In April 2016 the then rail minister, Claire Perry, agreed to reduce the scope of the programme to ‘deliver existing commitments only as agreed with three train operating companies using the central back office’, with a new budget of £60m and a benefit-cost ratio of 0.21:1, meaning that its cost was five times its benefit.

That same month, Ms Perry helped launch a SEFT-based smartcard on Abellio Greater Anglia services. She hailed the smartcard, which did not provide discounts or interoperability, as ‘a major milestone in the development of smart ticketing’.

The NAO report discloses that between 2016, when it was first asked to investigate SEFT, and February 2017, the DfT increased sevenfold its own assessment of the expected benefit-cost ratio of the programme.

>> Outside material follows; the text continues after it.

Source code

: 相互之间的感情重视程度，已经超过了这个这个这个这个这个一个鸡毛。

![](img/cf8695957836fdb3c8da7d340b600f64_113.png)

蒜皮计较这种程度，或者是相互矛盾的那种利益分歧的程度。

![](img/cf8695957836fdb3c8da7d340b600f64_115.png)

The revised benefit to cost ratio is 1.44:1, which, according to the DfT’s own measures, represents ‘low’ value for money. This analysis assumes that 80% of season ticket holders will use smartcards and that the option to hold single and return tickets on smartcards is introduced.

However, the NAO report states that latest data shows that only 8% of all season ticket sales in the 12 months up to March 2017 on participating train operating companies were on smartcards. The DfT’s 2014 business case depended on eventually achieving 95% of take-up of smart season tickets.

A DfT spokesperson claimed that the programme ‘means more than 400,000 season ticket holders now have access to paperless season tickets’.

The spokesperson added: ‘This was an ambitious programme to lay the foundations for smart ticketing for rail passengers across the country. It introduced smart card season tickets on five train operators, upgraded over 450 stations and created a hub for smart ticketing to be introduced across the entire rail network.’

An RDG spokesman said: ‘SEFT has already delivered a key back office system which will be the foundation for rolling out smart ticketing across Britain. We are already seeing this with the steady increase in the take-up of smartcards across several train companies.’